LGBT activist Jayne Ozanne has compared biblical Christians to “rapists” and “Holocaust deniers” for failing to preach the morality of homosexual sex.
In a recent article for Pink News, Ozanne, director of the UK-based Ozanne Foundation and General Synod member, blasted the Church of England for upholding Christian teaching on marriage and sexuality in its recent publication of a set of resources titled Living in Love and Faith.
Supposedly a British evangelical Anglican, Ozanne works with religious organisations around the world in an effort to persuade them to update their moral teachings to accommodate LGBT sexual lifestyles.
Unlike the soldiers who crucified Jesus, church leaders know they are “wounding and hurting” LGBT people by propagating biblical sexual morality, Ozanne writes, and thus Jesus’ prayer — “Father forgive them, for they know not what they do” — does not apply to them.
“Personally, I believe that it is completely different,” she states. “Indeed, I think it is immoral, inexcusable, and cowardly.”
The Anglican Church’s invitation to LGBT people to dialogue with Church leaders is also unacceptable, Ozanne insists.
“Would one invite a survivor of the Holocaust to sit down and listen to the rantings of a Holocaust denier?” she asks.
“Would one ask a rape victim to sit down with a rapist and understand why they want to rape people?
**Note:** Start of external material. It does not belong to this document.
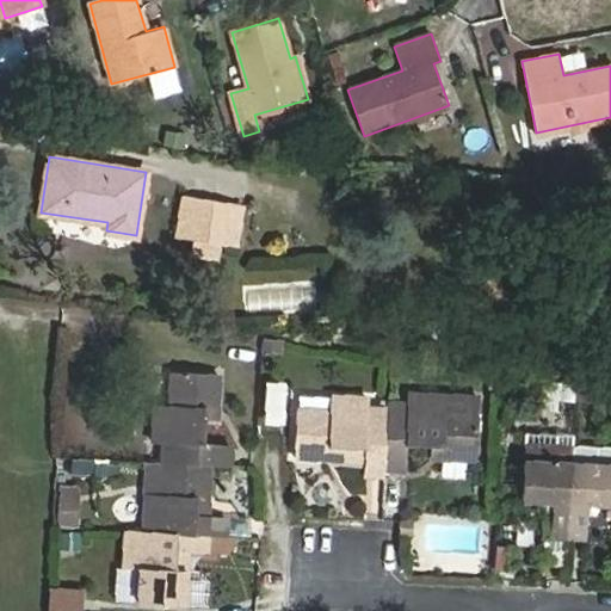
[(185,199),(179,235),(190,236),(216,240),(222,241),(228,205),(185,199)]
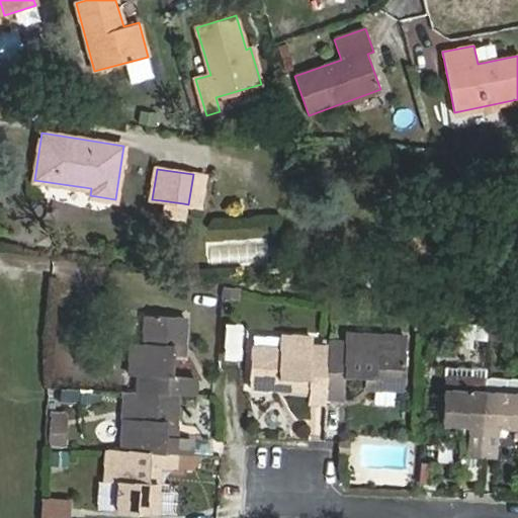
[(161,200),(159,216),(181,219),(183,203),(161,200)]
It is not only ridiculous – it is downright dangerous!”
Ozanne takes particular issue with the idea that Christians with same-sex attraction should be encouraged to live celibate lives rather than engaging in homosexual relations.
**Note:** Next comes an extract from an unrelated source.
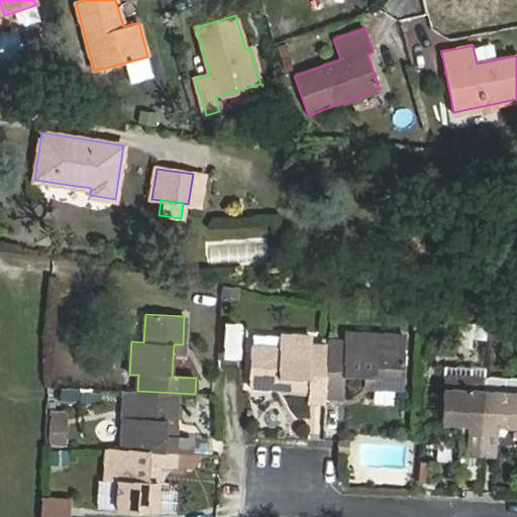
[(376,377),(376,386),(403,388),(405,348),(378,347),(378,334),(344,333),(344,341),(328,340),(326,397),(343,398),(344,376),(376,377)]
“There is now a wide body of evidence that shows just how harmful these teachings are to people, particularly young LGBT+ people growing up in conservative communities of faith,” she states.
Ozanne suggests that Christians who do not celebrate gay sex should be prosecuted for hate speech and notions of religious liberty should not allow churches to teach that sodomy is sinful.
There is “clear evidence that certain actions are wounding people, particularly young people at the start of their lives,” she declares, and therefore “they must be robustly challenged and stopped. If necessary, by enshrining things in law.”
It is “the moral duty of a civilised society to safeguard the vulnerable – not appease the perpetrators,” she declares. “This is all the more insidious when the perpetrator is a religious institution, a place which is meant to show love and provide sanctuary.”
Along with preaching against homosexual activity, other offensive practices include “conversion therapy,” Ozanne writes, which attempts to help people overcome same-sex attraction.
People who undergo such therapy, Ozanne says, often do so because they have been taught that changing gender or engaging in homosexual sex is “sinful.”
“Most LGBT+ people are aware that religious teaching can be very Bad News for who they are, who they love and how they are accepted amongst certain religious communities,” she writes.